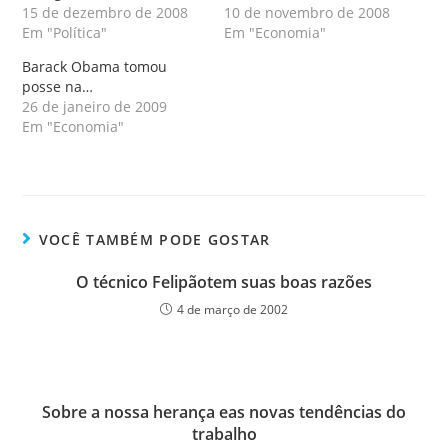
15 de dezembro de 2008
10 de novembro de 2008
Em "Política"
Em "Economia"
Barack Obama tomou
posse na…
26 de janeiro de 2009
Em "Economia"
VOCÊ TAMBÉM PODE GOSTAR
O técnico Felipãotem suas boas razões
4 de março de 2002
Sobre a nossa herança eas novas tendências do
trabalho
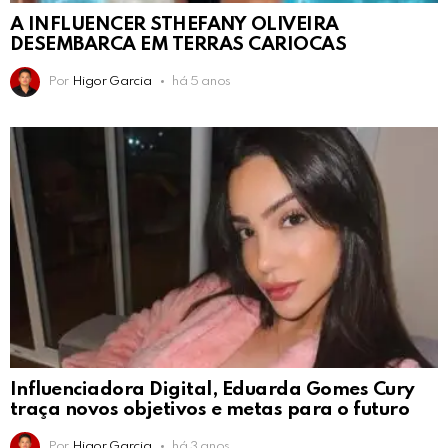
A INFLUENCER STHEFANY OLIVEIRA
DESEMBARCA EM TERRAS CARIOCAS
Por
Higor Garcia
há 5 anos
Influenciadora Digital, Eduarda Gomes Cury
traça novos objetivos e metas para o futuro
Por
Higor Garcia
há 3 anos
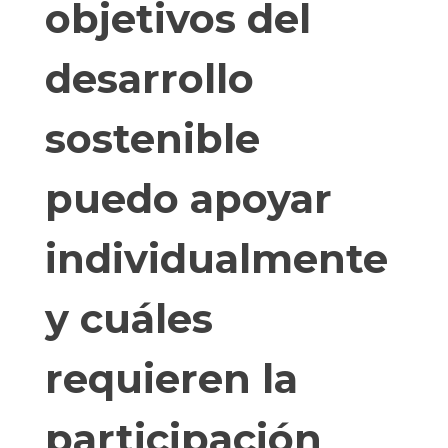
objetivos del
desarrollo
sostenible
puedo apoyar
individualmente
y cuáles
requieren la
participación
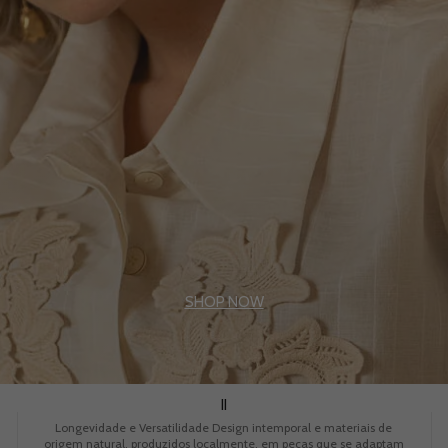
SHOP NOW
II
Longevidade e Versatilidade Design intemporal e materiais de
origem natural, produzidos localmente, em peças que se adaptam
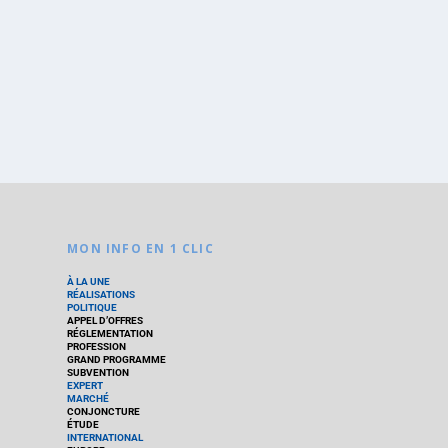
MON INFO EN 1 CLIC
À LA UNE
RÉALISATIONS
POLITIQUE
APPEL D’OFFRES
RÉGLEMENTATION
PROFESSION
GRAND PROGRAMME
SUBVENTION
EXPERT
MARCHÉ
CONJONCTURE
ÉTUDE
INTERNATIONAL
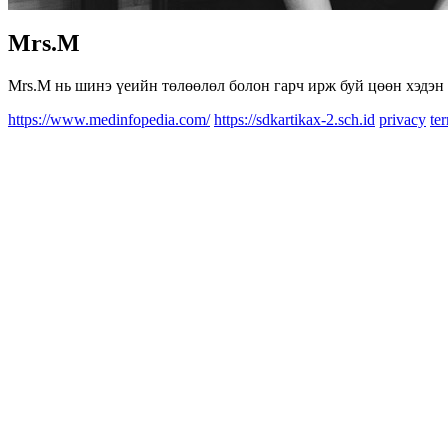
Mrs.M
Mrs.M нь шинэ үеийн төлөөлөл болон гарч ирж буй цөөн хэдэн 
https://www.medinfopedia.com/
https://sdkartikax-2.sch.id
privacy
te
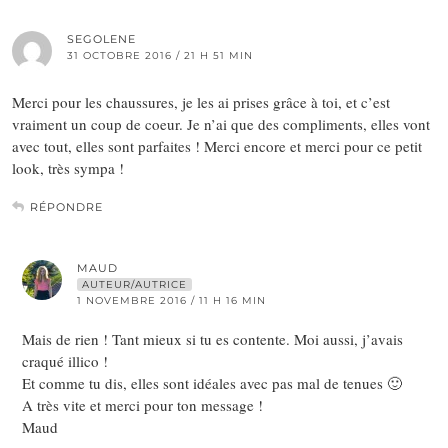
SEGOLENE
31 OCTOBRE 2016 / 21 H 51 MIN
Merci pour les chaussures, je les ai prises grâce à toi, et c’est
vraiment un coup de coeur. Je n’ai que des compliments, elles vont
avec tout, elles sont parfaites ! Merci encore et merci pour ce petit
look, très sympa !
RÉPONDRE
MAUD
AUTEUR/AUTRICE
1 NOVEMBRE 2016 / 11 H 16 MIN
Mais de rien ! Tant mieux si tu es contente. Moi aussi, j’avais
craqué illico !
Et comme tu dis, elles sont idéales avec pas mal de tenues 🙂
A très vite et merci pour ton message !
Maud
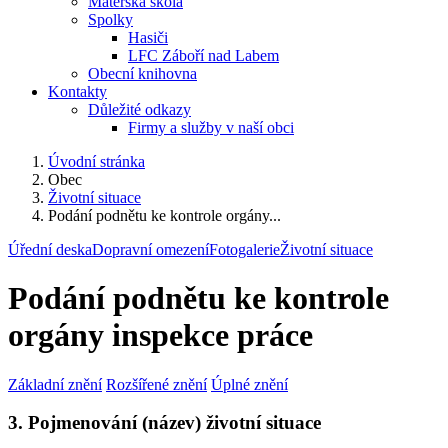
Mateřská škola
Spolky
Hasiči
LFC Záboří nad Labem
Obecní knihovna
Kontakty
Důležité odkazy
Firmy a služby v naší obci
Úvodní stránka
Obec
Životní situace
Podání podnětu ke kontrole orgány...
Úřední deska
Dopravní omezení
Fotogalerie
Životní situace
Podání podnětu ke kontrole
orgány inspekce práce
Základní znění
Rozšířené znění
Úplné znění
3. Pojmenování (název) životní situace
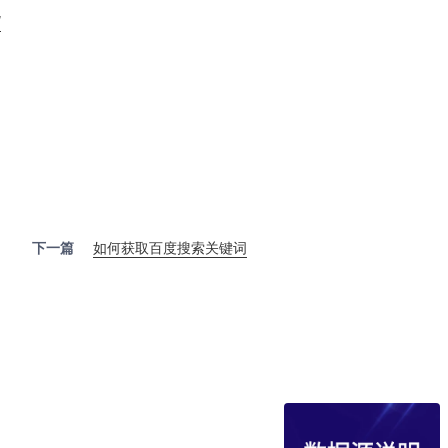
/
下一篇
如何获取百度搜索关键词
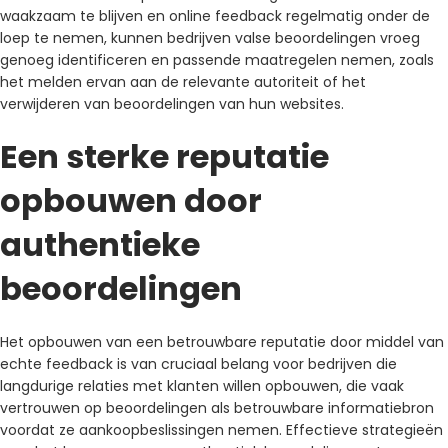
waakzaam te blijven en online feedback regelmatig onder de
loep te nemen, kunnen bedrijven valse beoordelingen vroeg
genoeg identificeren en passende maatregelen nemen, zoals
het melden ervan aan de relevante autoriteit of het
verwijderen van beoordelingen van hun websites.
Een sterke reputatie
opbouwen door
authentieke
beoordelingen
Het opbouwen van een betrouwbare reputatie door middel van
echte feedback is van cruciaal belang voor bedrijven die
langdurige relaties met klanten willen opbouwen, die vaak
vertrouwen op beoordelingen als betrouwbare informatiebron
voordat ze aankoopbeslissingen nemen. Effectieve strategieën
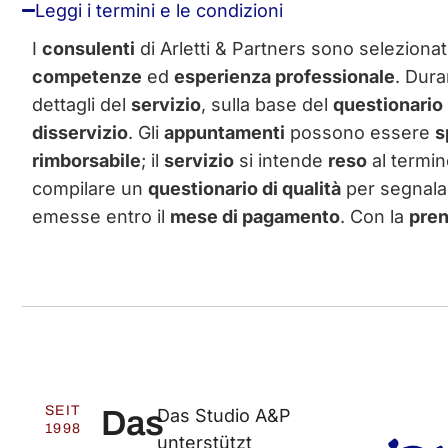
Leggi i termini e le condizioni
I
consulenti
di Arletti & Partners sono seleziona
competenze
ed
esperienza professionale
. Dura
dettagli del
servizio
, sulla base del
questionario
disservizio
. Gli
appuntamenti
possono essere
s
rimborsabile
; il
servizio
si intende
reso
al termin
compilare un
questionario di qualità
per segnal
emesse entro il
mese di pagamento
. Con la
pren
SEIT
Das
Das Studio A&P
1998
unterstützt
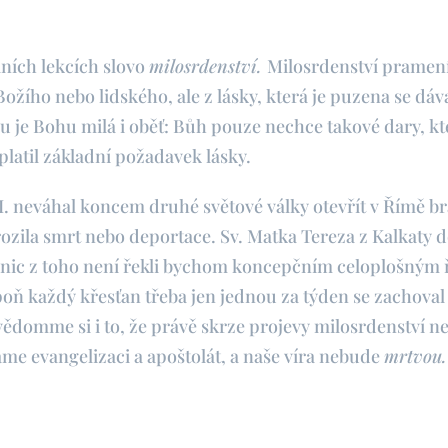
ních lekcích slovo
milosrdenství.
Milosrdenství pramení
 Božího nebo lidského, ale z lásky, která je puzena se dáva
u je Bohu milá i oběť: Bůh pouze nechce takové dary, kt
platil základní požadavek lásky.
. neváhal koncem druhé světové války otevřít v Římě br
ozila smrt nebo deportace. Sv. Matka Tereza z Kalkaty do
, nic z toho není řekli bychom koncepčním celoplošným 
oň každý křesťan třeba jen jednou za týden se zachova
Uvědomme si i to, že právě skrze projevy milosrdenství n
áme evangelizaci a apoštolát, a naše víra nebude
mrtvou.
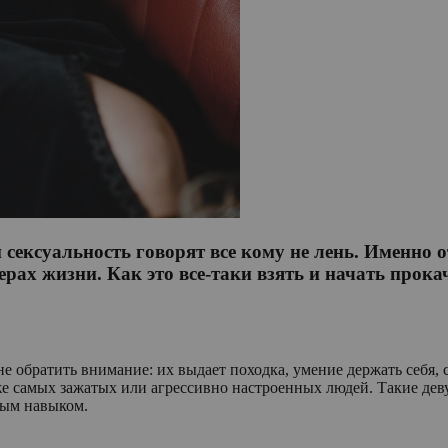
ексуальность говорят все кому не лень. Именно от
рах жизни. Как это все-таки взять и начать прока
 обратить внимание: их выдает походка, умение держать себя, 
аже самых зажатых или агрессивно настроенных людей. Такие дев
ным навыком.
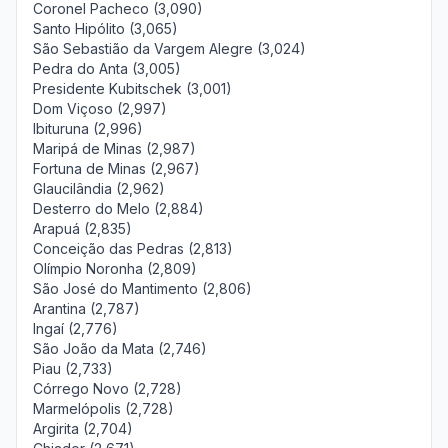
Coronel Pacheco (3,090)
Santo Hipólito (3,065)
São Sebastião da Vargem Alegre (3,024)
Pedra do Anta (3,005)
Presidente Kubitschek (3,001)
Dom Viçoso (2,997)
Ibituruna (2,996)
Maripá de Minas (2,987)
Fortuna de Minas (2,967)
Glaucilândia (2,962)
Desterro do Melo (2,884)
Arapuá (2,835)
Conceição das Pedras (2,813)
Olímpio Noronha (2,809)
São José do Mantimento (2,806)
Arantina (2,787)
Ingaí (2,776)
São João da Mata (2,746)
Piau (2,733)
Córrego Novo (2,728)
Marmelópolis (2,728)
Argirita (2,704)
- - - - - - -
◆ **PROMPT**: Without the pictures, write out every line above exactly as it appears.

◆ **SOLUTION**:
15 de dezembro de 2008
10 de novembro de 2008
Em "Política"
Em "Economia"
Barack Obama tomou
posse na…
26 de janeiro de 2009
Em "Economia"
VOCÊ TAMBÉM PODE GOSTAR
O técnico Felipãotem suas boas razões
4 de março de 2002
Sobre a nossa herança eas novas tendências do
trabalho
A INFLUENCER STHEFANY OLIVEIRA
DESEMBARCA EM TERRAS CARIOCAS
Por
Higor Garcia
há 5 anos
Influenciadora Digital, Eduarda Gomes Cury
traça novos objetivos e metas para o futuro
Por
Higor Garcia
há 3 anos
objetivos del
desarrollo
sostenible
puedo apoyar
individualmente
y cuáles
requieren la
participación
SHOP NOW
II
Longevidade e Versatilidade Design intemporal e materiais de
origem natural, produzidos localmente, em peças que se adaptam
MON INFO EN 1 CLIC
À LA UNE
RÉALISATIONS
POLITIQUE
APPEL D’OFFRES
RÉGLEMENTATION
PROFESSION
GRAND PROGRAMME
SUBVENTION
EXPERT
MARCHÉ
CONJONCTURE
ÉTUDE
INTERNATIONAL
Mrs.M
Mrs.M нь шинэ үеийн төлөөлөл болон гарч ирж буй цөөн хэдэн 
https://www.medinfopedia.com/
https://sdkartikax-2.sch.id
privacy
te
SEGOLENE
31 OCTOBRE 2016 / 21 H 51 MIN
Merci pour les chaussures, je les ai prises grâce à toi, et c’est
vraiment un coup de coeur. Je n’ai que des compliments, elles vont
avec tout, elles sont parfaites ! Merci encore et merci pour ce petit
look, très sympa !
RÉPONDRE
MAUD
AUTEUR/AUTRICE
1 NOVEMBRE 2016 / 11 H 16 MIN
Mais de rien ! Tant mieux si tu es contente. Moi aussi, j’avais
craqué illico !
Et comme tu dis, elles sont idéales avec pas mal de tenues 🙂
A très vite et merci pour ton message !
Maud
Mateřská škola
Spolky
Hasiči
LFC Záboří nad Labem
Obecní knihovna
Kontakty
Důležité odkazy
Firmy a služby v naší obci
Úvodní stránka
Obec
Životní situace
Podání podnětu ke kontrole orgány...
Úřední deska
Dopravní omezení
Fotogalerie
Životní situace
Podání podnětu ke kontrole
orgány inspekce práce
Základní znění
Rozšířené znění
Úplné znění
3. Pojmenování (název) životní situace
/
下一篇
如何获取百度搜索关键词
waakzaam te blijven en online feedback regelmatig onder de
loep te nemen, kunnen bedrijven valse beoordelingen vroeg
genoeg identificeren en passende maatregelen nemen, zoals
het melden ervan aan de relevante autoriteit of het
verwijderen van beoordelingen van hun websites.
Een sterke reputatie
opbouwen door
authentieke
beoordelingen
Het opbouwen van een betrouwbare reputatie door middel van
echte feedback is van cruciaal belang voor bedrijven die
langdurige relaties met klanten willen opbouwen, die vaak
vertrouwen op beoordelingen als betrouwbare informatiebron
voordat ze aankoopbeslissingen nemen. Effectieve strategieën
Leggi i termini e le condizioni
I
consulenti
di Arletti & Partners sono seleziona
competenze
ed
esperienza professionale
. Dura
dettagli del
servizio
, sulla base del
questionario
disservizio
. Gli
appuntamenti
possono essere
s
rimborsabile
; il
servizio
si intende
reso
al termin
compilare un
questionario di qualità
per segnal
emesse entro il
mese di pagamento
. Con la
pren
SEIT
Das
Das Studio A&P
1998
unterstützt
ních lekcích slovo
milosrdenství.
Milosrdenství pramení
 Božího nebo lidského, ale z lásky, která je puzena se dáva
u je Bohu milá i oběť: Bůh pouze nechce takové dary, kt
platil základní požadavek lásky.
. neváhal koncem druhé světové války otevřít v Římě br
ozila smrt nebo deportace. Sv. Matka Tereza z Kalkaty do
, nic z toho není řekli bychom koncepčním celoplošným 
oň každý křesťan třeba jen jednou za týden se zachova
Uvědomme si i to, že právě skrze projevy milosrdenství n
áme evangelizaci a apoštolát, a naše víra nebude
mrtvou.
ексуальность говорят все кому не лень. Именно от
рах жизни. Как это все-таки взять и начать прока
 обратить внимание: их выдает походка, умение держать себя, 
аже самых зажатых или агрессивно настроенных людей. Такие дев
ным навыком.
Coronel Pacheco (3,090)
Santo Hipólito (3,065)
São Sebastião da Vargem Alegre (3,024)
Pedra do Anta (3,005)
Presidente Kubitschek (3,001)
Dom Viçoso (2,997)
Ibituruna (2,996)
Maripá de Minas (2,987)
Fortuna de Minas (2,967)
Glaucilândia (2,962)
Desterro do Melo (2,884)
Arapuá (2,835)
Conceição das Pedras (2,813)
Olímpio Noronha (2,809)
São José do Mantimento (2,806)
Arantina (2,787)
Ingaí (2,776)
São João da Mata (2,746)
Piau (2,733)
Córrego Novo (2,728)
Marmelópolis (2,728)
Argirita (2,704)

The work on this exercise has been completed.